While legally binding, the White House acknowledges that an executive order is not going to be enough and legislation is needed to create the necessary changes to improve the country's digital defenses and provide protection from liability for companies affected by such an attack.
This is not the first draft of the executive order. The information-sharing provisions are the most significant change to the undated draft. The new iteration retains a section requiring Homeland Security to identify vital systems that would "reasonably result in a debilitating impact" in the case of a cyber attack.
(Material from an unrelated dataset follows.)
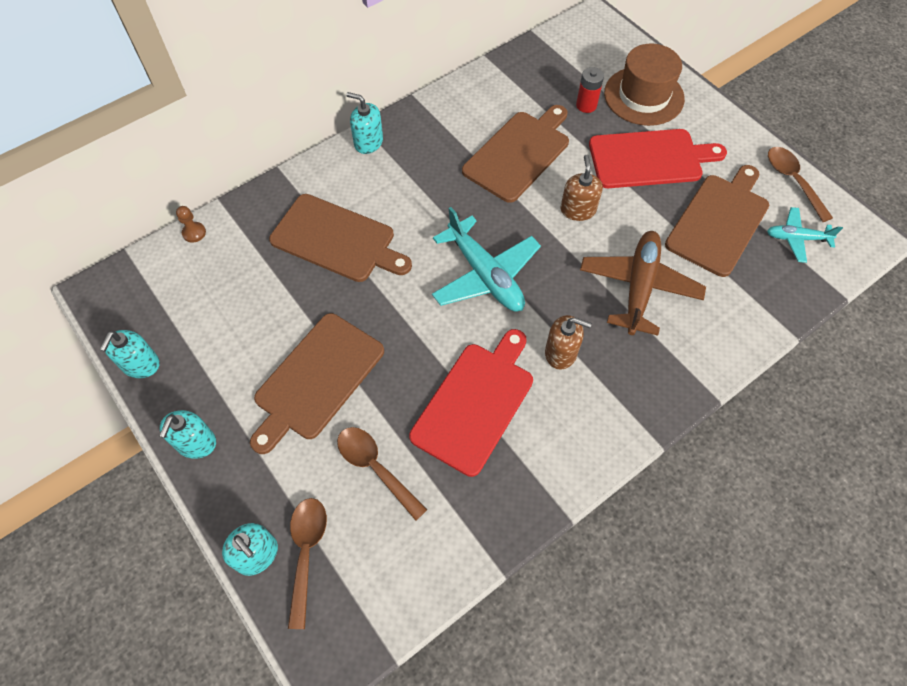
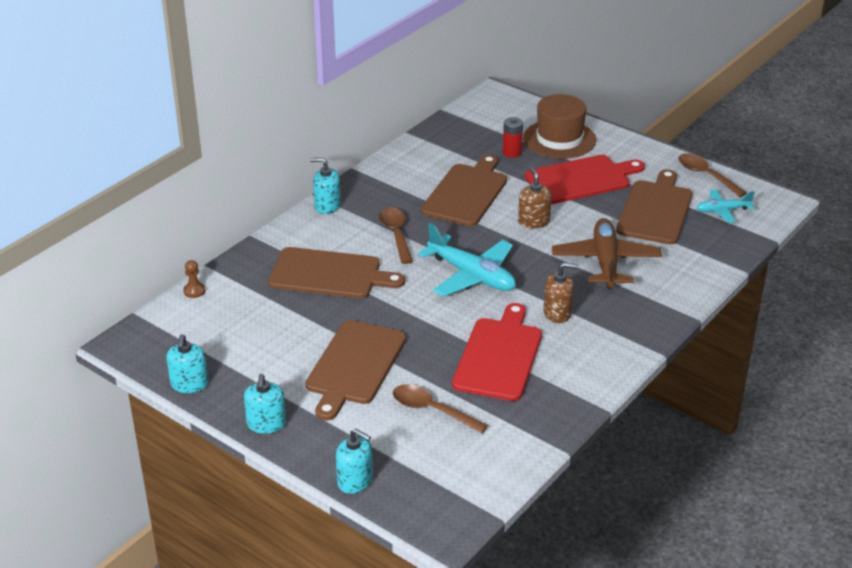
camera: 15 degrees left, 25 degrees down
(306, 552) = (397, 471): brown spoon -> brown spoon (396, 234)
Other provisions direct federal agencies to determine whether existing cyber security regulations are adequate and establish a program to encourage companies to adopt voluntary security standards.
The Pentagon, the National Security Agency (NSA), the director of national intelligence and the Justice Department will work directly with Homeland Security to quickly establish the information-sharing mechanism. Selected employees at each of the critical infrastructure companies will receive security clearances that will allow them to receive the information. Any privacy or civil liberties risks engendered by the order will have to be assessed by federal agencies.
Though there will be no requirement to do so, the order asks businesses to reciprocate with information about cyber attacks or cyber threats.
Even without the order, the NSA has already been sharing cyber threat information on a limited basis with companies that have contracts with the Defense Department because these companies work with sensitive data about weapon systems and technologies. As a result of this, they are frequently the targets of cyberspying.
The loss of information is secondary to the fear of infrastructure attacks by an enemy with the proper know-how and the havoc that would result. Such fire sale scenarios could include high-speed trains being put on collision courses, blackouts that last days or perhaps even weeks or chemical plants that inadvertently release deadly gases.
Panetta illustrated the possible dangers by pointing to the Shamoon virus, which destroyed thousands of computer systems owned by Persian Gulf oil and gas companies. Shamoon was extremely effective, spreading quickly through networked computers and wiping out files by overwriting them, and then replacing them with the image of a burning U.S flag. The attack rendered more than 30,000 computers useless. The U.S. belives Iranian hackers were behind these attacks.
NSA spokeswoman Caitlin Hayden said the administration is consulting with Congress and private sector officials as the order is being drafted.
"Given the gravity of the threats we face in cyberspace, we want to get this right in addition to getting it done swiftly," she said.